● What to produce
Within the listing below, please copy exactly the lines between the line holding "частных участках. Помимо бурения скважин, мы" and the line holding "услуги по изготовлению и обустройству скважин", inclusive.

● Material supplied
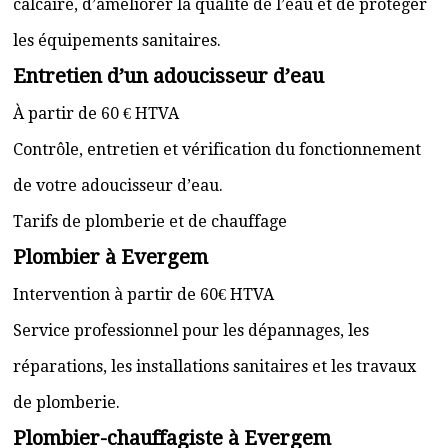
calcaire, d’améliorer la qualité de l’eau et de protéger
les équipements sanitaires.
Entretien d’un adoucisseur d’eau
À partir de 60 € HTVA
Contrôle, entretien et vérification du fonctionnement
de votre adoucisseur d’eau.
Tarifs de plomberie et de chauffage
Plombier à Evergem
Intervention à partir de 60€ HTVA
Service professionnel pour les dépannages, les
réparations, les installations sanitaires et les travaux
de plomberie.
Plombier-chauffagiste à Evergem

---

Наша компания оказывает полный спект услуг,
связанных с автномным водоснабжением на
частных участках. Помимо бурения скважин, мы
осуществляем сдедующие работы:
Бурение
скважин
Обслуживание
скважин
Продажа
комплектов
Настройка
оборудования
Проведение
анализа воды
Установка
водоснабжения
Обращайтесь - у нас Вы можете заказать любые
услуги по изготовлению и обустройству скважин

● Worked solution
частных участках. Помимо бурения скважин, мы
осуществляем сдедующие работы:
Бурение
скважин
Обслуживание
скважин
Продажа
комплектов
Настройка
оборудования
Проведение
анализа воды
Установка
водоснабжения
Обращайтесь - у нас Вы можете заказать любые
услуги по изготовлению и обустройству скважин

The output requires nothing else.